Her seçim öncesinde olduğu gibi, Türkiye’de demokrasini temel
sorunlarından biri olan 12 Eylül darbesinden kalma yüzde 10 “seçim
barajı” başta olmak üzere antidemokratik siyasî partiler ve seçim
yasalarıyla dayatılan “seçim sistemi”nin demokrasiye tahribatı
tartışılıyor.
Aslında yüksek seçim barajı dünyanın hiçbir demokratik ülkesinde
yok. Mesela Avrupa’da bir tek Ukrayna ve Polonya’da “seçim barajı”
yüzde 5. İtalya’da yüzde 4, İspanya’da yüzde 3 ve Fransa’da yüzde
sıfır. En son Rusya, yüzde 7 olan “seçim barajı” oranını yüzde 5’e
indirdi. Avrupa’da yüzde 5’in üstünde (yüzde 8) barajın uygulandığı
tek ülke, bir ucundan diğer ucuna üç saatte yürünebilen, 36 bin
nüfuslu Lihtenştayn prensliği…
Doğrusu, AKP hükûmetinin kurulduğu 16 Kasım 2002’de, iktidar partisinin genel başkanı olarak Erdoğan, bizzat açıkladığı “Âcil Eylem Plânı”nda yüzde 10 barajın indirilmesi dahil seçim sistemi ve siyasî partiler kanunlarının düzeltilmesini “partisinin vizyonu ve misyonu”ndan sayıp bir yıl içinde yerine getirilmesini taahhüd etmişti…
Ardından her fırsatta, “darbeden kalma” yüksek barajın siyasî temsili gemlemekle millet irâdesinin tecellisini kelepçelediğinden şikâyet edildi.
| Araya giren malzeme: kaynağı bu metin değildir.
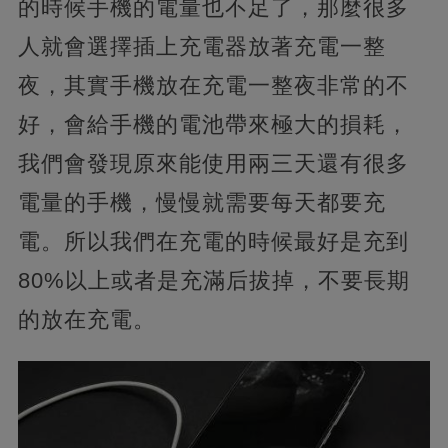
的時候手機的電量也不足了，那麼很多
人就會選擇插上充電器放著充電一整
夜，其實手機放在充電一整夜非常的不
好，會給手機的電池帶來極大的損耗，
我們會發現原來能使用兩三天還有很多
電量的手機，慢慢就需要每天都要充
電。所以我們在充電的時候最好是充到
80%以上或者是充滿后拔掉，不要長期
的放在充電。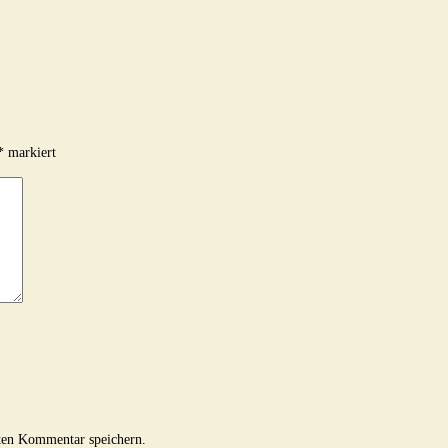
*
markiert
ten Kommentar speichern.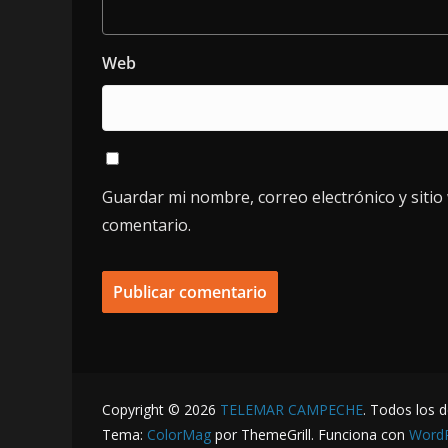
Web
Guardar mi nombre, correo electrónico y siti
comentario.
Copyright © 2026
TELEMAR CAMPECHE
. Todos los 
Tema:
ColorMag
por ThemeGrill. Funciona con
Word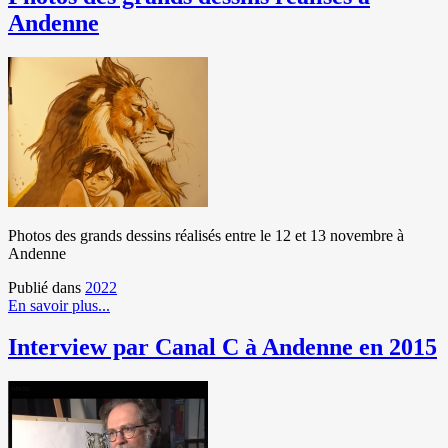
Andenne
Photos des grands dessins réalisés entre le 12 et 13 novembre à
Andenne
Publié dans
2022
En savoir plus...
Interview par Canal C à Andenne en 2015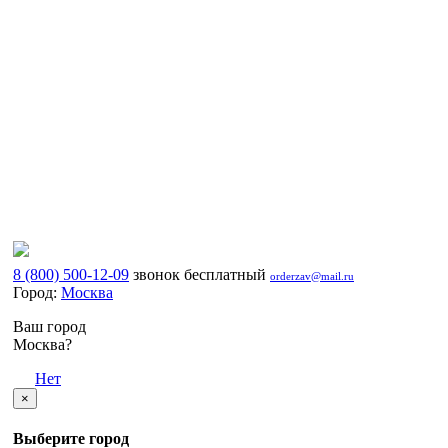
8 (800) 500-12-09
звонок бесплатный
orderzav@mail.ru
Город:
Москва
Ваш город
Москва?
Да
Нет
×
Выберите город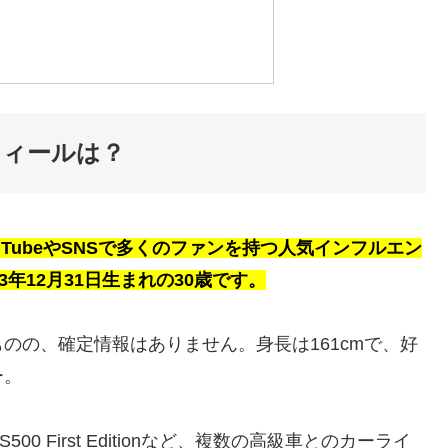
フィールは？
TubeやSNSで多くのファンを持つ人気インフルエン
年12月31日生まれの30歳です。
のの、確定情報はありません。身長は161cmで、好
ー。
S500 First Editionなど、複数の高級車とのカーライ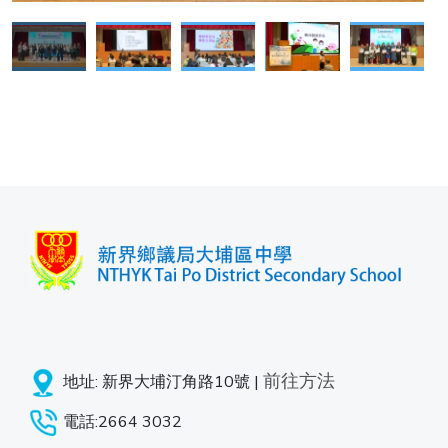
前往方法
地址: 新界大埔汀角路10號 |
電話:2664 3032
Bütün seçim bildirgelerinde, hükûmet programlarında ve “demokratik açılım” projelerinde kaldırılacağı vaad edildi.
Ne var ki, son süreçte siyasî iktidar, daha evvel “kaldıracağız” dediği “seçim barajı”na dair müthiş çarpıtmalara başvurdu. Tıpkı “Ergenekon” ve “Balyoz” gibi “darbe davaları”ndan çark edildiği gibi, bundan da cayıldı. Başbakan olarak Erdoğan’la bütün iktidar partisi sözcüleri, “Avrupa’da da seçim barajı var”, “Biz getirmedik ki kaldıralım” türü yanıltmalarla “darbe hukuku”na sığınarak…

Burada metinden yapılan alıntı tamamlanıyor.